Produce word for word the lines of the data below running from the one that has "pinky pip: (11, 117)" to the one that has "ring mcp: (169, 151)", inclusive, and no others.

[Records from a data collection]
-=-=-
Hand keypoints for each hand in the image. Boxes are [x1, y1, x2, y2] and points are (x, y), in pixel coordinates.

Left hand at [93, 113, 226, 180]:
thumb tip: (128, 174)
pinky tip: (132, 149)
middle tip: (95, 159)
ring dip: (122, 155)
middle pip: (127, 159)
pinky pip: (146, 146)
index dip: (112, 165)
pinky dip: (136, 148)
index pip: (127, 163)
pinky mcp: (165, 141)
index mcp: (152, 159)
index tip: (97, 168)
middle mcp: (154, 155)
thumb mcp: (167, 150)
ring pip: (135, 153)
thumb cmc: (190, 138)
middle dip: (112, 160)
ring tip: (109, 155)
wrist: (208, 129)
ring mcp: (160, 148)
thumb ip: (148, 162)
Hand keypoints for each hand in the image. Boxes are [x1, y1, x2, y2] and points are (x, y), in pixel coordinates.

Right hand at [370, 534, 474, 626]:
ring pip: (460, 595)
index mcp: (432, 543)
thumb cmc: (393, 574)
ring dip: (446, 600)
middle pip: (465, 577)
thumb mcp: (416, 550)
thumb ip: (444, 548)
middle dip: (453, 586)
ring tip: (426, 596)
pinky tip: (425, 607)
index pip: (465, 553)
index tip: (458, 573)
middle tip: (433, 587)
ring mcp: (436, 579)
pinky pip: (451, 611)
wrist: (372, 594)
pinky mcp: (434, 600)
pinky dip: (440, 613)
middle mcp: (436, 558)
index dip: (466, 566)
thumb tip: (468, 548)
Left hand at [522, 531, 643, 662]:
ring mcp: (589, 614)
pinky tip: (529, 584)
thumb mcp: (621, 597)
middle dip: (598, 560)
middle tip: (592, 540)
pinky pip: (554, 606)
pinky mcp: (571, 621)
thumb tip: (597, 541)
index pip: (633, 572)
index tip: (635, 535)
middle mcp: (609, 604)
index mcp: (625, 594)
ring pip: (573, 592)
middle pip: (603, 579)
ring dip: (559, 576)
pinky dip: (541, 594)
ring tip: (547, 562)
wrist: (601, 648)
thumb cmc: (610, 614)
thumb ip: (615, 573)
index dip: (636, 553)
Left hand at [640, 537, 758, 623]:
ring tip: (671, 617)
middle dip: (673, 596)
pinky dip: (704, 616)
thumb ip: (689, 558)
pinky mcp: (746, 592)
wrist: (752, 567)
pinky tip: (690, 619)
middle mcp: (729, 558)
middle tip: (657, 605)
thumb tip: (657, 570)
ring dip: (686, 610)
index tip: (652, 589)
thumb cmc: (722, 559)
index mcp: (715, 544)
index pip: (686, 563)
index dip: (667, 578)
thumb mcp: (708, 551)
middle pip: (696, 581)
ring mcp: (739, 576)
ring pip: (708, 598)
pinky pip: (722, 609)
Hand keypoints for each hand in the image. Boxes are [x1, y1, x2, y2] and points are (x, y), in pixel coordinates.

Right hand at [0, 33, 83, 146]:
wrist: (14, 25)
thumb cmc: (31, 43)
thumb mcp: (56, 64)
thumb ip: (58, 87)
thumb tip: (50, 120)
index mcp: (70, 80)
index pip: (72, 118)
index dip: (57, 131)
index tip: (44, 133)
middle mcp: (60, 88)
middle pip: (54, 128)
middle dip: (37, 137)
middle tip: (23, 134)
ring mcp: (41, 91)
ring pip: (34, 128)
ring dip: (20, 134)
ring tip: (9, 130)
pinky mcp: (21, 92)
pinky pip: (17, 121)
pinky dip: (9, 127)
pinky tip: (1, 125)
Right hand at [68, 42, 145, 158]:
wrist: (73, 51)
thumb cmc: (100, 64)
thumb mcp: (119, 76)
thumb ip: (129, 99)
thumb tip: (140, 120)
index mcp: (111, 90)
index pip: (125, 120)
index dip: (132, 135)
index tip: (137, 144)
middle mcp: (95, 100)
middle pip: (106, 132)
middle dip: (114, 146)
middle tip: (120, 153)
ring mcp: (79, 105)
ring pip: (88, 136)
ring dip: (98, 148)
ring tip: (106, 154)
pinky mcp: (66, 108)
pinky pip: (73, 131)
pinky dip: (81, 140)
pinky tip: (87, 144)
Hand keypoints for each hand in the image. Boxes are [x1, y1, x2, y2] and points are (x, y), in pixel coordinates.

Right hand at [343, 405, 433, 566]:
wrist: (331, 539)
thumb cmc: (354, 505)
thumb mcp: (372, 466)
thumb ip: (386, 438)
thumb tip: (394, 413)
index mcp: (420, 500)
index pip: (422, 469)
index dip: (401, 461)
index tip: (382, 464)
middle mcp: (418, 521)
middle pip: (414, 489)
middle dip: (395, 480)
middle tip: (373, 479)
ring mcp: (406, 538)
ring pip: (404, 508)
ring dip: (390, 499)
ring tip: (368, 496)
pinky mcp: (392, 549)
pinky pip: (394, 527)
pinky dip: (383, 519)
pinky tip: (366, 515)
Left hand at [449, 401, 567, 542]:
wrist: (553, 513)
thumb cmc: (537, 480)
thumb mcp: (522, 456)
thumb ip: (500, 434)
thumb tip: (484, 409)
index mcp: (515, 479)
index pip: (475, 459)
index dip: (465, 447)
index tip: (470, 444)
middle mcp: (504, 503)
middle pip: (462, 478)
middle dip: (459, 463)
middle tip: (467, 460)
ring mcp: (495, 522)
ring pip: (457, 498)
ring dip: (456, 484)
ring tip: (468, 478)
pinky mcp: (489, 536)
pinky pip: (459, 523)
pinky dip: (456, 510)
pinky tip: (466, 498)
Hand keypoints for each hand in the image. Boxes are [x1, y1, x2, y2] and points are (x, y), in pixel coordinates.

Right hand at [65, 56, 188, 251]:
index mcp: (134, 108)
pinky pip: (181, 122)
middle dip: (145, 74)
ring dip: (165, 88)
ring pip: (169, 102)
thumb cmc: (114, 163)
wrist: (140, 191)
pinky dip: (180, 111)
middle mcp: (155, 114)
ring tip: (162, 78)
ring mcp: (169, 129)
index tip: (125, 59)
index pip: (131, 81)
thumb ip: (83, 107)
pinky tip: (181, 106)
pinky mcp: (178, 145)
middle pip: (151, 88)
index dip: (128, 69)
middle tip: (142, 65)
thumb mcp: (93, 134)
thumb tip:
-=-=-
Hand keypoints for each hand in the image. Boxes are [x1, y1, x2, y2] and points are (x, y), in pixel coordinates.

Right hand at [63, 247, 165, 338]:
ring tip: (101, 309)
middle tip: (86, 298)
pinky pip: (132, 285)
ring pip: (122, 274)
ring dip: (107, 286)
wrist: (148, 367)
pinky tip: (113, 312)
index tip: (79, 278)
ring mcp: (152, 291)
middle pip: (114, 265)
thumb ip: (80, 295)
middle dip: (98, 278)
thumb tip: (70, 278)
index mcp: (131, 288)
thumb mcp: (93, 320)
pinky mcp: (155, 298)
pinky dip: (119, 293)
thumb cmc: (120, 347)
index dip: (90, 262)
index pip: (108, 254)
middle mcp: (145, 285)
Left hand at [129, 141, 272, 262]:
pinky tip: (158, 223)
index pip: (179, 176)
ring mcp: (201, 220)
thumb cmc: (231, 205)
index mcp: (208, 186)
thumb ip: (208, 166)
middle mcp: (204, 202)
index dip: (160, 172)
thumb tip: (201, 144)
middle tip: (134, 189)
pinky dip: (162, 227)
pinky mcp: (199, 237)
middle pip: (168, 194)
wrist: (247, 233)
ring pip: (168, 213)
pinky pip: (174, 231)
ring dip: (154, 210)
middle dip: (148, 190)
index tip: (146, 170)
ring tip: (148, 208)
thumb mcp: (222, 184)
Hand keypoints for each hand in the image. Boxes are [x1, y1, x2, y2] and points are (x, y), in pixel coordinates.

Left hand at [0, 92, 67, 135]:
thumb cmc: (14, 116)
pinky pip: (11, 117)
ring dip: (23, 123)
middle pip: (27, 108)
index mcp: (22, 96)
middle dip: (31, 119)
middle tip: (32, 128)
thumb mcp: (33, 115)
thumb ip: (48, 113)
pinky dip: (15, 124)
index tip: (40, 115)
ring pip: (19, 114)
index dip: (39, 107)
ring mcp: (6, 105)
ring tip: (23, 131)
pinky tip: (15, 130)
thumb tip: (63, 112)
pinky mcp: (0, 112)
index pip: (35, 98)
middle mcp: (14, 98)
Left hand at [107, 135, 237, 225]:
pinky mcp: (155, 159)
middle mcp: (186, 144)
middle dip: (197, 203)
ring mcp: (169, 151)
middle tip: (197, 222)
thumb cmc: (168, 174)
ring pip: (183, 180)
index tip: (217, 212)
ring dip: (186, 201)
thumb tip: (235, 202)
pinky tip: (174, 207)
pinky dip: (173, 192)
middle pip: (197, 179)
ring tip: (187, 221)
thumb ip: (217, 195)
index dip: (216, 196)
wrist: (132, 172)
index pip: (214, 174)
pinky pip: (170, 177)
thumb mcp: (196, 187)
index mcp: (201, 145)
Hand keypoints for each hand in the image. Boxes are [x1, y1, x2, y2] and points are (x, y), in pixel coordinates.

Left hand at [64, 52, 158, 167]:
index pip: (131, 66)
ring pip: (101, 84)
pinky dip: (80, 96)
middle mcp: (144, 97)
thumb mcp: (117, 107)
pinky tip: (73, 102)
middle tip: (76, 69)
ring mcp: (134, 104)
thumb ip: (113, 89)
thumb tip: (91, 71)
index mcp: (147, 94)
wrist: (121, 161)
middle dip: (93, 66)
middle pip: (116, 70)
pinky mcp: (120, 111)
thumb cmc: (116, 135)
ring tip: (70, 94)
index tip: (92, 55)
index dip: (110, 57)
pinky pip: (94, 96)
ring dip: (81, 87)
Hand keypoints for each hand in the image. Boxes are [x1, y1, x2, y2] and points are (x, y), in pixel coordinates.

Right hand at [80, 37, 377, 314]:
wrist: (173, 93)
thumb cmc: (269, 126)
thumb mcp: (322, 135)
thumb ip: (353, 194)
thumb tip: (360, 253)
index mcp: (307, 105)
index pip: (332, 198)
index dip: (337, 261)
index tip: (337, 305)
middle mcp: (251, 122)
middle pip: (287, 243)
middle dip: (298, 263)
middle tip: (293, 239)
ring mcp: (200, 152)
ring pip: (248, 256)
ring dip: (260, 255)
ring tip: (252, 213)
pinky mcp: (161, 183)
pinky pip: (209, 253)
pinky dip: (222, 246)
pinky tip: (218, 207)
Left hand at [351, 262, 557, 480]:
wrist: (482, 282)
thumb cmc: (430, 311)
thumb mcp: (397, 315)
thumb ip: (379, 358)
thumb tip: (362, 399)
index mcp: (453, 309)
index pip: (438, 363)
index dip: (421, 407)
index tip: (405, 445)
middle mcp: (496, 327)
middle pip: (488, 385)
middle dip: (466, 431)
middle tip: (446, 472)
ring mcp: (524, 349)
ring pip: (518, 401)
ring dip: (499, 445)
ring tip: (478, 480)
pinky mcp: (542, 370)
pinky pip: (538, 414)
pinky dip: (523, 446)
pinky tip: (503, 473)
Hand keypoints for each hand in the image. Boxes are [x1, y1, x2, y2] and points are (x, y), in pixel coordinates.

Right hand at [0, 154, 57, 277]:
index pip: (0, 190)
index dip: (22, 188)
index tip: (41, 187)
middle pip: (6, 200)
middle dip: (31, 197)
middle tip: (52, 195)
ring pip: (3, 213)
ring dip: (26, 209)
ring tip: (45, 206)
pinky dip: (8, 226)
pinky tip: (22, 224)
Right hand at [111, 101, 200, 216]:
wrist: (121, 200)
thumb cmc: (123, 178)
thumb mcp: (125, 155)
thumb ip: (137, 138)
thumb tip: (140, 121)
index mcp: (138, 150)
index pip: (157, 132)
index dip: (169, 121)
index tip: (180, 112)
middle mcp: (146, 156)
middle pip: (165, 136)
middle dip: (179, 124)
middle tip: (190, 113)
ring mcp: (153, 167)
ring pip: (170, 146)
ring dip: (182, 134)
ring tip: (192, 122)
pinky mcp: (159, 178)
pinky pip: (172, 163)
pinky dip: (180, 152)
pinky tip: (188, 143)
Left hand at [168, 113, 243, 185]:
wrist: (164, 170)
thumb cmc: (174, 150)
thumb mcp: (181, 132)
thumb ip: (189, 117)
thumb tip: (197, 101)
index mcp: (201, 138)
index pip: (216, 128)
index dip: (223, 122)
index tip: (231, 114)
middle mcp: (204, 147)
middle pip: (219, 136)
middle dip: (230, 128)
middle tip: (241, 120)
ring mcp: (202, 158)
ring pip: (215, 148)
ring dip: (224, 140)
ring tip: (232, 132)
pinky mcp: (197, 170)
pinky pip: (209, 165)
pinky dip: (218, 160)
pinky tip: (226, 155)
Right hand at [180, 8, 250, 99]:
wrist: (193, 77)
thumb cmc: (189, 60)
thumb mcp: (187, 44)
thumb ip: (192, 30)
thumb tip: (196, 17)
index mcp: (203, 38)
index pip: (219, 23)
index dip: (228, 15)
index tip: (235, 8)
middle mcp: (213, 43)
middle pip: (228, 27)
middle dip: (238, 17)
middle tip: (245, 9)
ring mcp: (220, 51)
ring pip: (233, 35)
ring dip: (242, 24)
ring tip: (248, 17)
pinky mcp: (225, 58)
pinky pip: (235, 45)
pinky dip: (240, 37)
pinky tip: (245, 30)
-=-=-
→ Completed task
pinky pip: (11, 117)
ring dip: (23, 123)
middle pip: (27, 108)
index mcp: (22, 96)
middle dip: (31, 119)
middle tip: (32, 128)
thumb mcp: (33, 115)
thumb ip: (48, 113)
pinky dip: (15, 124)
index tip: (40, 115)
ring pip: (19, 114)
index dip: (39, 107)
ring mcp: (6, 105)
ring tip: (23, 131)
pinky tip: (15, 130)
thumb tip: (63, 112)
pinky mcp: (0, 112)
index pip: (35, 98)
middle mcp: (14, 98)
Left hand at [107, 135, 237, 225]:
pinky mcp: (155, 159)
middle mcp: (186, 144)
middle dip: (197, 203)
ring mcp: (169, 151)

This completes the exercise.